Job = Working from the start of the listing, please write out exactly the lines through the one that holds "７０年代、ハンス・ウェグナーがGetamaの", both included, and omit all pictures.

The records =
####
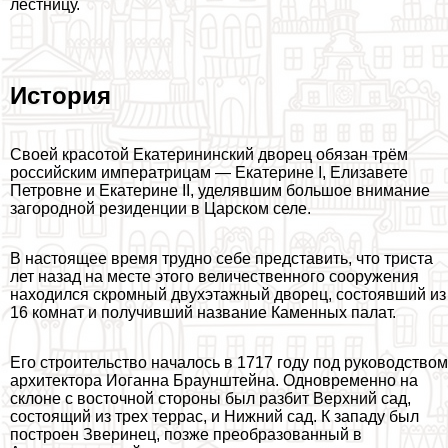
лестницу.
История
Своей красотой Екатерининский дворец обязан трём
российским императрицам — Екатерине I, Елизавете
Петровне и Екатерине II, уделявшим большое внимание
загородной резиденции в Царском селе.
В настоящее время трудно себе представить, что триста
лет назад на месте этого величественного сооружения
находился скромный двухэтажный дворец, состоявший из
16 комнат и получивший название Каменных палат.
Его строительство началось в 1717 году под руководством
архитектора Иоганна Браунштейна. Одновременно на
склоне с восточной стороны был разбит Верхний сад,
состоящий из трех террас, и Нижний сад. К западу был
построен Зверинец, позже преобразованный в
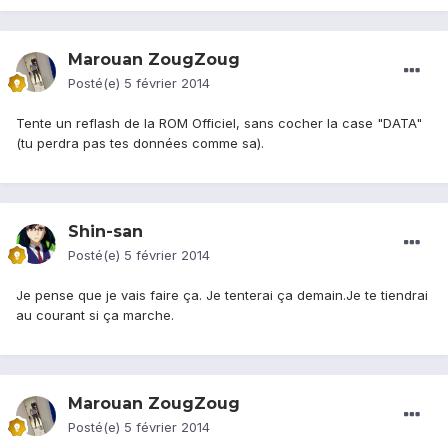
Marouan ZougZoug
Posté(e)
5 février 2014
Tente un reflash de la ROM Officiel, sans cocher la case "DATA"
(tu perdra pas tes données comme sa).
Shin-san
Posté(e)
5 février 2014
Je pense que je vais faire ça. Je tenterai ça demain.Je te tiendrai
au courant si ça marche.
Marouan ZougZoug
Posté(e)
5 février 2014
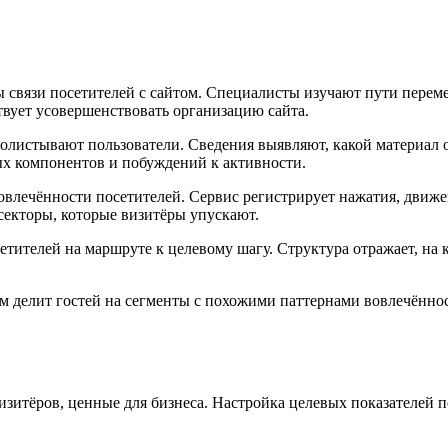
 связи посетителей с сайтом. Специалисты изучают пути переме
твует усовершенствовать организацию сайта.
олистывают пользователи. Сведения выявляют, какой материал о
х компонентов и побуждений к активности.
лечённости посетителей. Сервис регистрирует нажатия, движен
секторы, которые визитёры упускают.
тителей на маршруте к целевому шагу. Структура отражает, на 
м делит гостей на сегменты с похожими паттернами вовлечённо
изитёров, ценные для бизнеса. Настройка целевых показателей 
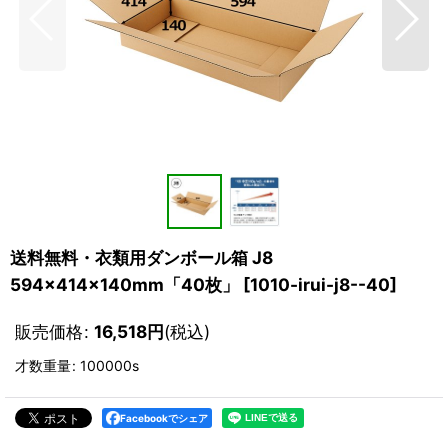
送料無料・衣類用ダンボール箱 J8
594×414×140mm「40枚」
[
1010-irui-j8--40
]
販売価格
:
16,518
円
(税込)
才数重量
:
100000s
Facebookでシェア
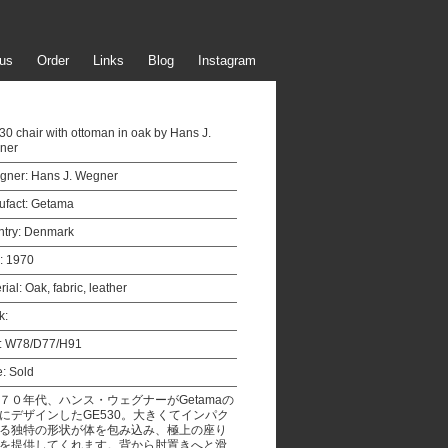
us
Order
Links
Blog
Instagram
0 chair with ottoman in oak by Hans J.
ner
gner:
Hans J. Wegner
fact:
Getama
try:
Denmark
:
1970
rial:
Oak, fabric, leather
k:
:
W78/D77/H91
e:
Sold
７０年代、ハンス・ウェグナーがGetamaの
にデザインしたGE530。大きくてインパク
る独特の形状が体を包み込み、極上の座り
を提供してくれます。背から肘置きへと滑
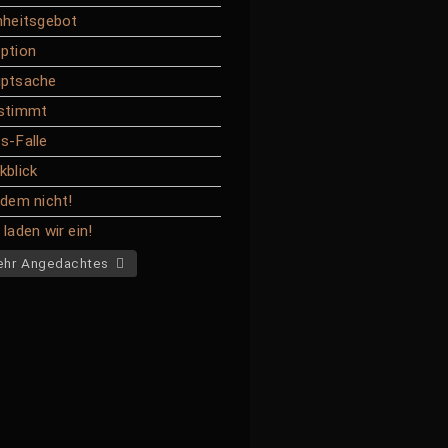
nheitsgebot
ption
ptsache
stimmt
s-Falle
kblick
 dem nicht!
laden wir ein!
hr Angedachtes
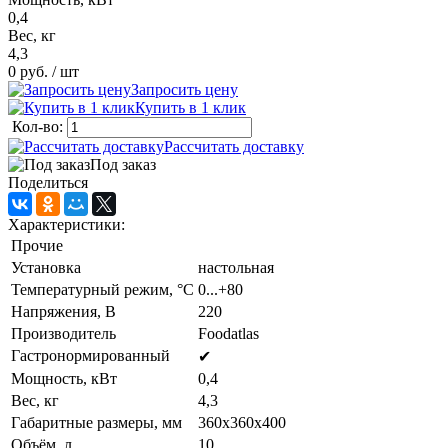
0,4
Вес, кг
4,3
0 руб.
/ шт
Запросить цену
Купить в 1 клик
Кол-во:
Рассчитать доставку
Под заказ
Поделиться
Характеристики:
Прочие
Установка
настольная
Температурный режим, °C
0...+80
Напряжения, В
220
Производитель
Foodatlas
Гастронормированный
✔
Мощность, кВт
0,4
Вес, кг
4,3
Габаритные размеры, мм
360х360х400
Объём, л
10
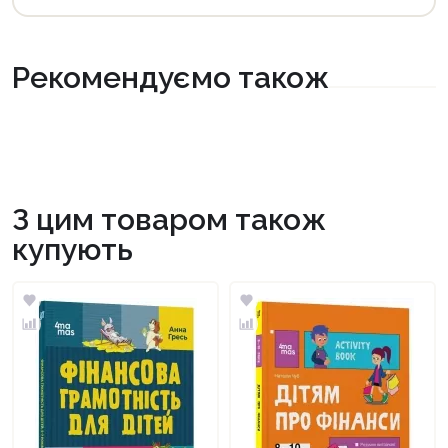
Рекомендуємо також
З цим товаром також
купують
####
Task result =
лестницу.
История
Своей красотой Екатерининский дворец обязан трём
российским императрицам — Екатерине I, Елизавете
Петровне и Екатерине II, уделявшим большое внимание
загородной резиденции в Царском селе.
В настоящее время трудно себе представить, что триста
лет назад на месте этого величественного сооружения
находился скромный двухэтажный дворец, состоявший из
16 комнат и получивший название Каменных палат.
Его строительство началось в 1717 году под руководством
архитектора Иоганна Браунштейна. Одновременно на
склоне с восточной стороны был разбит Верхний сад,
состоящий из трех террас, и Нижний сад. К западу был
построен Зверинец, позже преобразованный в
Marouan ZougZoug
Posté(e)
5 février 2014
Tente un reflash de la ROM Officiel, sans cocher la case "DATA"
(tu perdra pas tes données comme sa).
Shin-san
Posté(e)
5 février 2014
Je pense que je vais faire ça. Je tenterai ça demain.Je te tiendrai
au courant si ça marche.
Marouan ZougZoug
Posté(e)
5 février 2014
 связи посетителей с сайтом. Специалисты изучают пути переме
твует усовершенствовать организацию сайта.
олистывают пользователи. Сведения выявляют, какой материал о
х компонентов и побуждений к активности.
лечённости посетителей. Сервис регистрирует нажатия, движен
секторы, которые визитёры упускают.
тителей на маршруте к целевому шагу. Структура отражает, на 
м делит гостей на сегменты с похожими паттернами вовлечённо
изитёров, ценные для бизнеса. Настройка целевых показателей 
送料無料・衣類用ダンボール箱 J8
594×414×140mm「40枚」
[
1010-irui-j8--40
]
販売価格
:
16,518
円
(税込)
才数重量
:
100000s
Facebookでシェア
us
Order
Links
Blog
Instagram
0 chair with ottoman in oak by Hans J.
ner
gner:
Hans J. Wegner
fact:
Getama
try:
Denmark
:
1970
rial:
Oak, fabric, leather
k:
:
W78/D77/H91
e:
Sold
７０年代、ハンス・ウェグナーがGetamaの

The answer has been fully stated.